I imagined hurting him and it startled me when I recognized just how vicious my thoughts were. Don’t go there, you idiot. Just kill him and get it over with. That’s what my mind wanted—the rational part. I knew better than to ignore my little voice, but the dark desire to do Chalen harm was too strong—part of me wanted him to suffer. I let my emotion seep out, just for a second. On cue, he slowed at the shadowed edge of a garden wall, jerking his head around spastically. He’d felt me. He shivered.
“I can see you,” I projected.
The look of panic, combined with pain registered on his grotesque face. My emotions mixed again. Somewhere behind the veil of hatred that wrapped my thoughts, I felt revulsion for causing harm, even to Chalen. But Aunt May’s face flashed in my mind’s eye, strengthening my wicked desire to hurt him. Then the image of Doug’s broken body materialized in my mind. Snap. It sent me over the edge. The desire for revenge felt like an unquenchable thirst.
“You’re going to die today,” I projected.
A blur to mortal eyes, Chalen moved faster and more erratically, but he couldn’t do anything to shake me—that was impossible. I projected emotion to taunt him. Each time he detected me, he bolted in a different direction.
“Now you know what your human victims felt like when you stalked them.”
“Leave me alone,” he howled, his voice filled with desperation.
“Like you left my aunt alone, or Doug?”
I plotted his course and imagined him hurting Doug.
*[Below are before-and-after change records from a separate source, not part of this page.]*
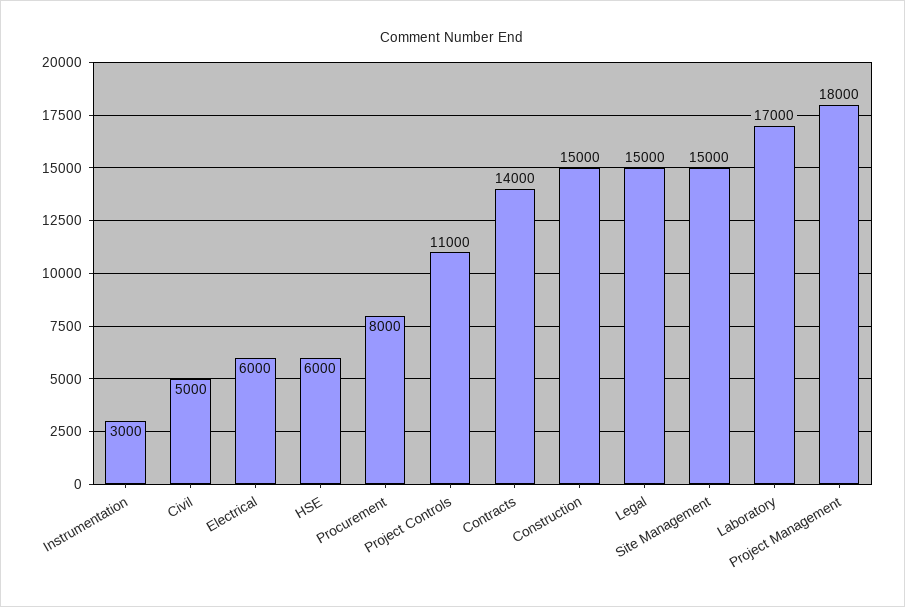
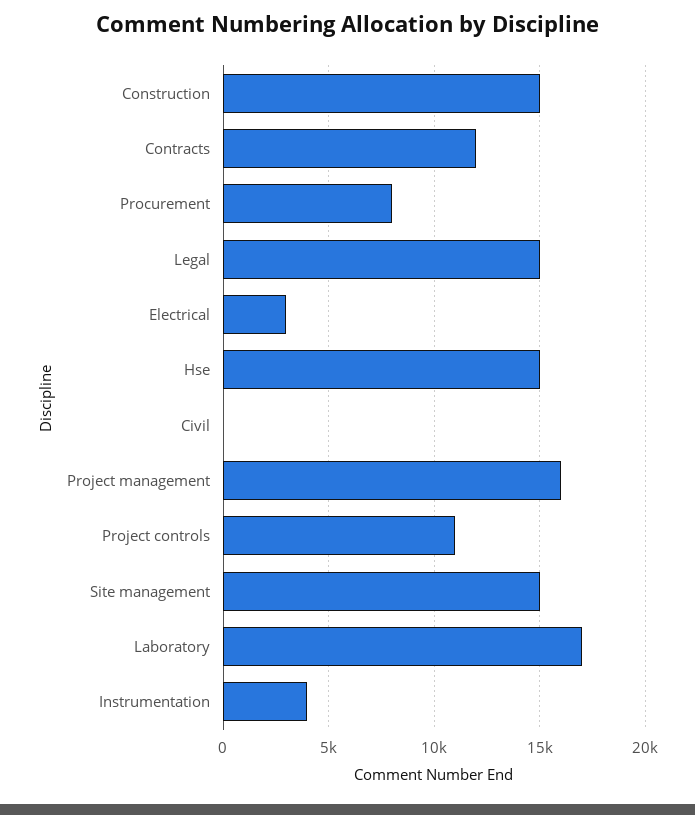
Instrumentation: 3000 -> 4000
Civil: 5000 -> 0
Electrical: 6000 -> 3000
HSE: 6000 -> 15000
Contracts: 14000 -> 12000
Project Management: 18000 -> 16000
Aether whirled in front in his path. He reacted, but not quickly enough to completely avoid contact. A pained cry and a gasp later, he fell away, the skin on the right side of his face, neck, and chest, smoking and sizzling. When I tried to direct the energy, it disappeared. As he got to his feet, a thought occurred to me—I imagined him pressing his foot on Dad’s chest and immediately his lower leg was engulfed in Aether. Yelping like a wounded dog, Chalen collapsed and kicked wildly as the flesh dissolved to the bone. He bit down on his good wrist, muffling a scream. Then he begged me to make the pain stop.
“Not yet. I need to practice.”
&nb
sp; Recognizing the sadistic quality of my words, a part of me shuddered, but like before, the darker part of me took over. It seemed to relish the look of terror in Chalen’s eyes.
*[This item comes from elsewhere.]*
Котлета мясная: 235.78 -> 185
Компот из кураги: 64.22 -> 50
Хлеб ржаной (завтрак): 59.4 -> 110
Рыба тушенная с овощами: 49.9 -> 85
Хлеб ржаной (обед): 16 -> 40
“I know things, important things that can help you. You need only spare me.”
Just get it over with, my little voice scolded me. “Shut the freaking hell up,” I whispered back, turning my focus to the experiment. What I pictured next was Chalen sinking his fangs into Aunt May’s neck. Aether flowed out of his mouth like neon vomit. His garbled cries echoed in the empty space between darkened buildings.
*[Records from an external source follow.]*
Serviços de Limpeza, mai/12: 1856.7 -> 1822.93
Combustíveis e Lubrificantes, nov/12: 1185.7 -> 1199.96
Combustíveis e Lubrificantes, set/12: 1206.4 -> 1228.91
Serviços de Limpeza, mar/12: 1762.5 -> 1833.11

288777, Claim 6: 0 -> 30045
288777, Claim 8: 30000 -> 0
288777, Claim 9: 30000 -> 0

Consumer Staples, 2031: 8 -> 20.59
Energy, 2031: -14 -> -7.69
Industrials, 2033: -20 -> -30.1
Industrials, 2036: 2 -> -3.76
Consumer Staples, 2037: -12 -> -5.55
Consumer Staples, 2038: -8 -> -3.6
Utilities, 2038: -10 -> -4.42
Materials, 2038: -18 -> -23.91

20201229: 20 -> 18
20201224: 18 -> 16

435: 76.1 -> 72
“That didn’t work so well,” the dark part of my mind whispered.
“End my pain, I beg you,” Chalen cried telepathically.
“So soon?” I projected. “After the agony you’ve put my family through? You made me watch Aunt May die on the island—she trusted you.”
“I’m sorry for that,” he mumbled, growing part of his jaw back.
“Doug was my friend—you broke his body…kept him conscious while you pulled bones out of his flesh. I have no pity for you.”
Chalen rocked on to his stomach and tried to crawl away. A little voice in my head, my conscience, told me to put him out of his misery, but the darker side had control. The tether between mind and body was taut, exerting considerable force, trying to drag me away, but it was not strong enough. Instead, I pictured Chalen’s movements as attacks. His right arm disappeared to the elbow—his left sizzled and disappeared to the shoulder. With each thought, I removed a little more. His screams fueled the rage I felt. While I recognized that my mind was responsible for ripping Chalen apart, I felt detached and far away, like I was no more than a witness to the appalling mayhem.